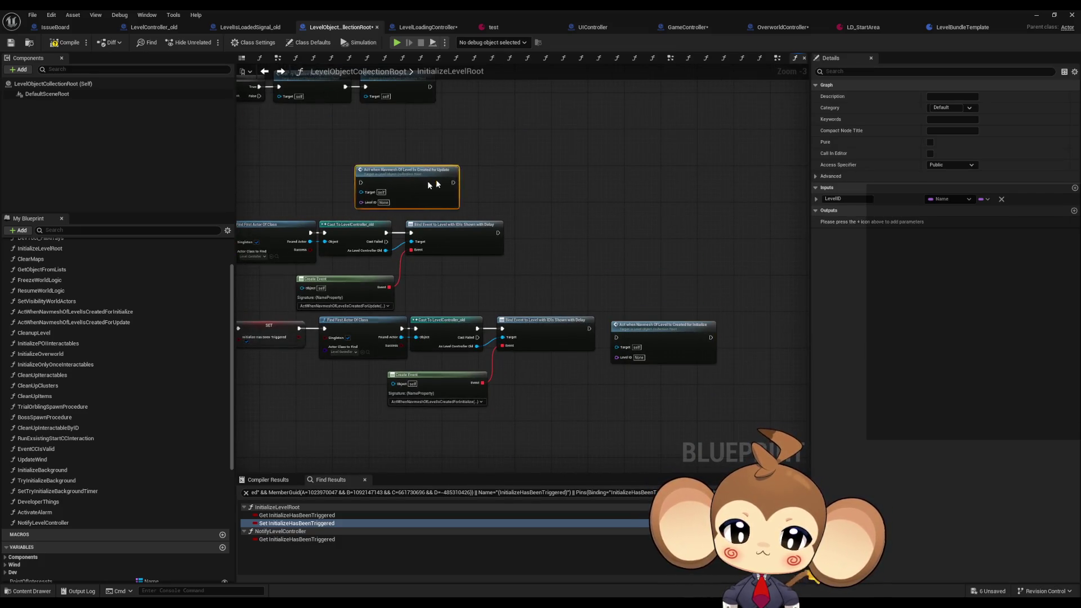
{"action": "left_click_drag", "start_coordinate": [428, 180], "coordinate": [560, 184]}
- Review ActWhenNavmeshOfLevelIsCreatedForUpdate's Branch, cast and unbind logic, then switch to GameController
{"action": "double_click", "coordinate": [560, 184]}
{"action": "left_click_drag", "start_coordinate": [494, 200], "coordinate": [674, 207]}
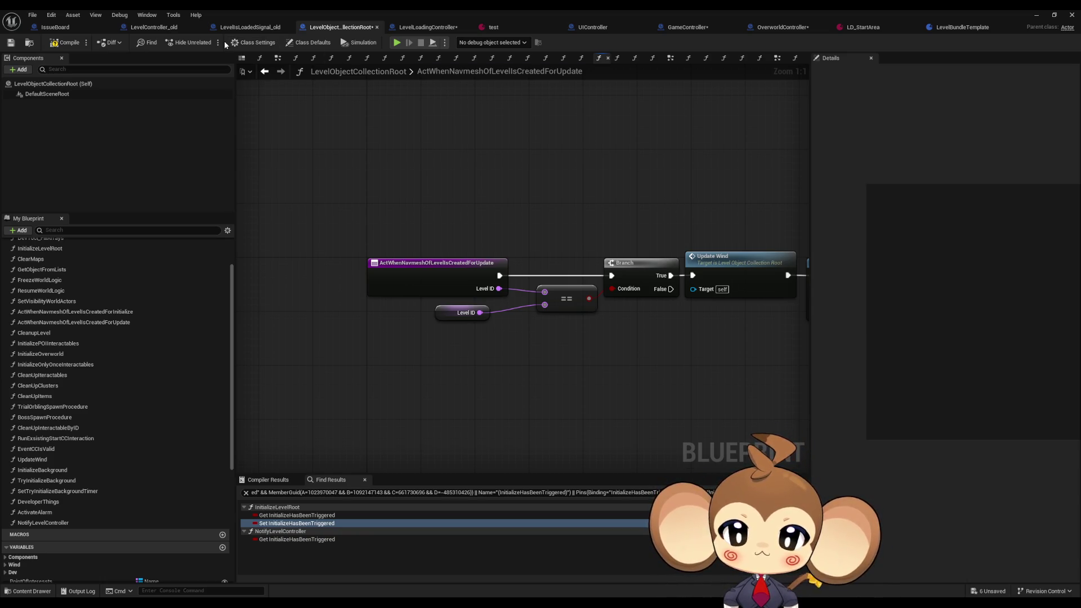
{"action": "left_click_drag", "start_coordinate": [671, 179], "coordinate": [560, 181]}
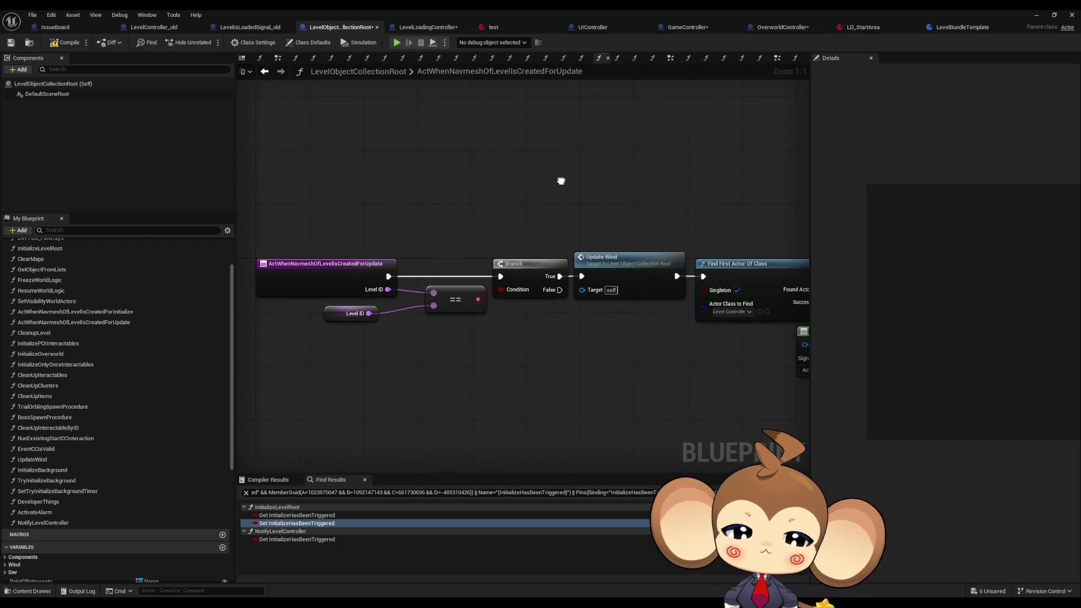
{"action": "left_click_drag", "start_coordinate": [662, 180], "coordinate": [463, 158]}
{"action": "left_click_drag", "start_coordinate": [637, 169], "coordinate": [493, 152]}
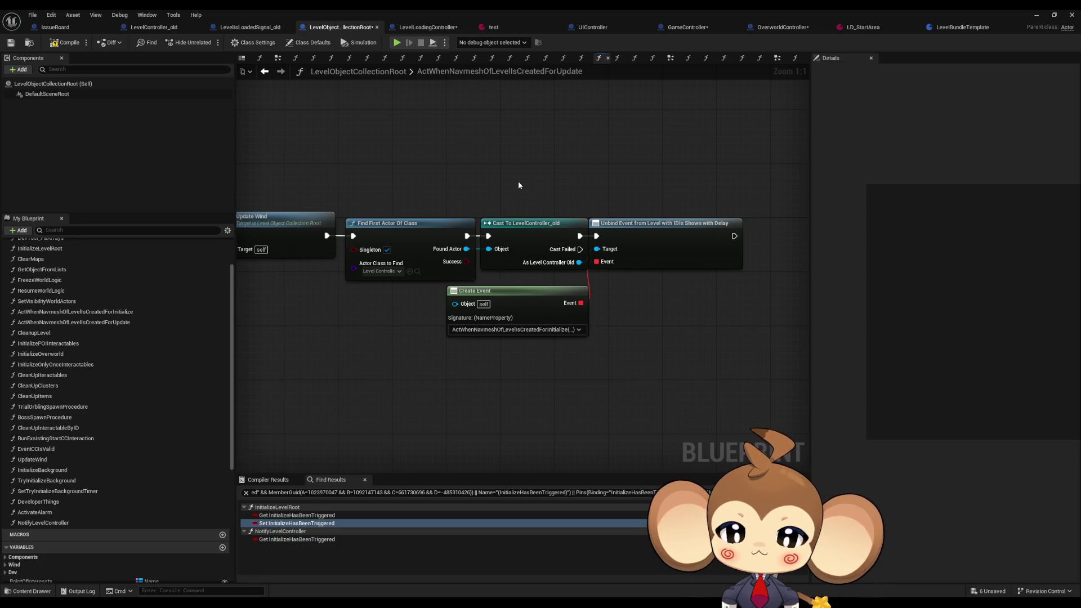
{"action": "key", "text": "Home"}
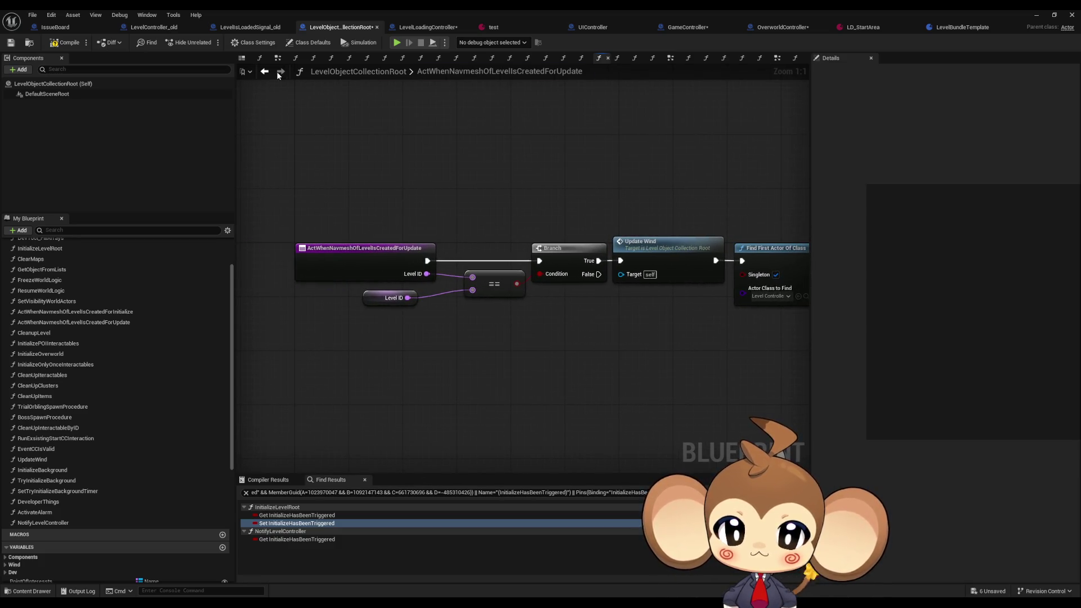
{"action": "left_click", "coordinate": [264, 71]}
====
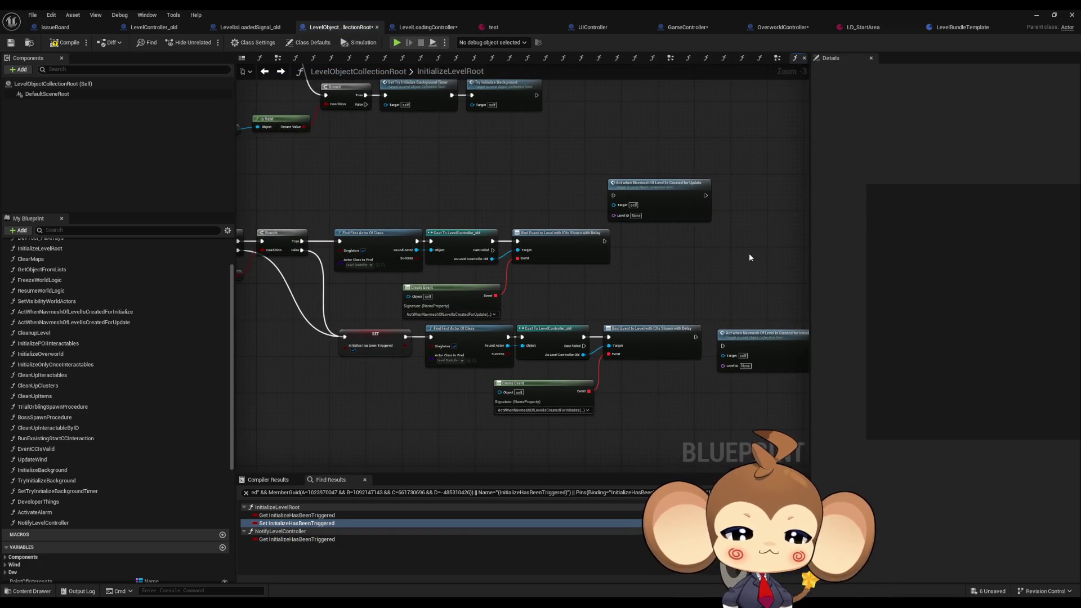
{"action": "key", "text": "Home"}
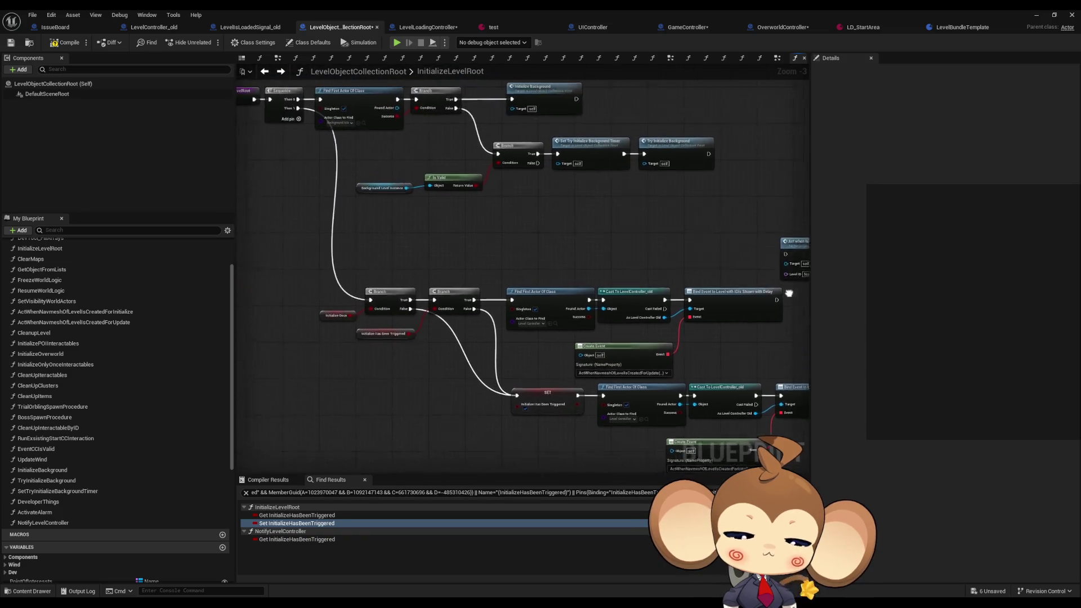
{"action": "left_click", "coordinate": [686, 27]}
====
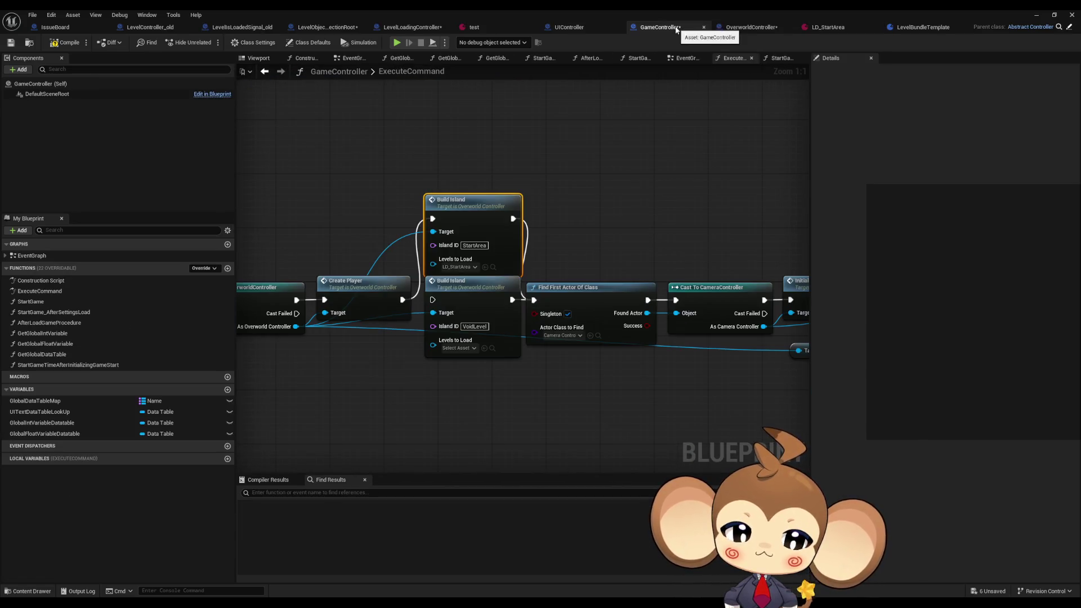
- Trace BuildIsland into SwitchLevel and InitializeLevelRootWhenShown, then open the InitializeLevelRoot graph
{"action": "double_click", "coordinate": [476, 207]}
====
*HOW TO COMPLETE THIS TASK*
A lone number is the expected answer: the count of lines in these entries holding the string "action".

*ANSWER SECTION*
11